In the lexicon of real estate and city planning, density refers to a concentration of housing units, people and jobs in a particular area. Urban centers — such as New York and Chicago — are usually high-density locales. In fact, density is an inherent aspect of city life. Despite its compactness, however, San Francisco retains a rare small town quality in many of its districts. This unique neighborhood aspect, as opposed to the anonymity of larger cities' high-rise apartments, is what the City's neighborhood associations have traditionally fought to protect.
Proposed high-density projects typically inspire fears of parking crises and traffic jams, obscured views, spikes in crime, and resulting lower property values. Negative reaction to high-density development in San Francisco is usually extreme, commensurate with the City's exorbitant property values, which makes sense: homeowners here have more invested in their properties than the average American and consequently feel they have more to lose.

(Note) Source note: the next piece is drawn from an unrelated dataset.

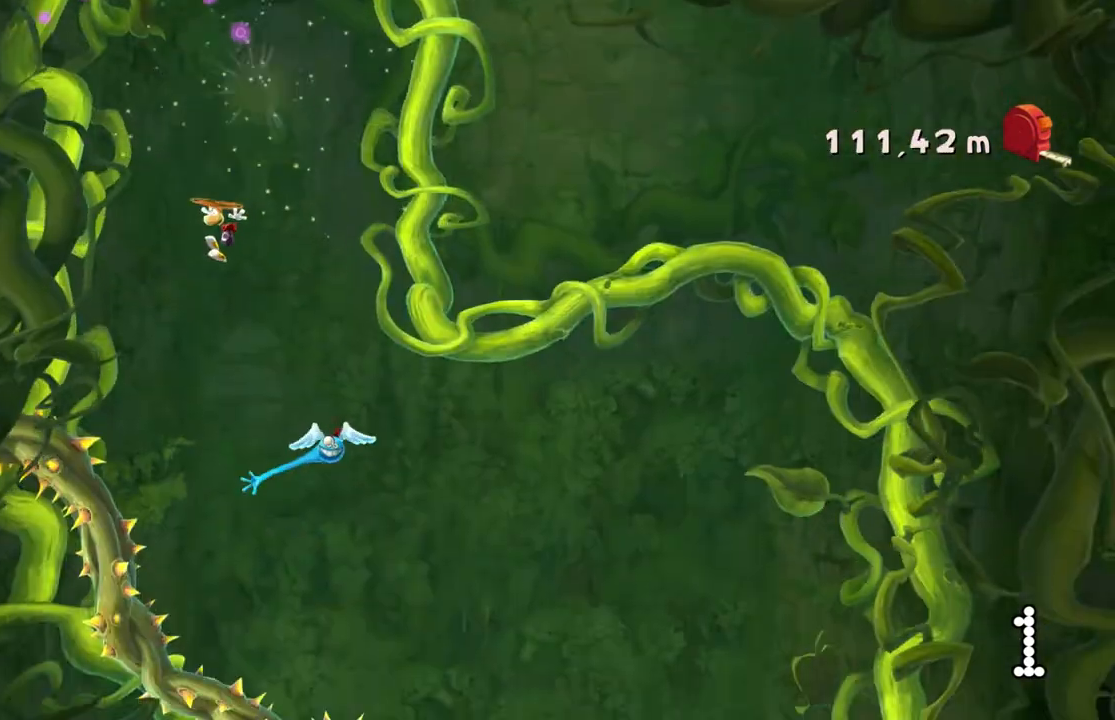
{"buttons": [], "left_stick": "center", "events": [[467, "left_stick", "center"]]}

However, density is not always a bad concept, even if it has somehow connoted a negative word. In fact, well-planned "smart growth" development could help alleviate San Francisco's affordable housing crisis. High-density living, or compact development, as it is more euphemistically known, offers many benefits. If the development is "mixed-use" — i.e., it contains retail shops and office space, as well as housing units — then residents will likely do more biking or walking, rather than just driving. Besides supporting community retail outlets, residents will also get to know each other better as they come into regular contact, resulting in tighter neighborhood security rather than urban alienation. Smartly planned development also makes use of mass transportation and can accommodate a range of income levels. Best of all, density does not contribute to sprawl and helps to preserve open spaces for everyone.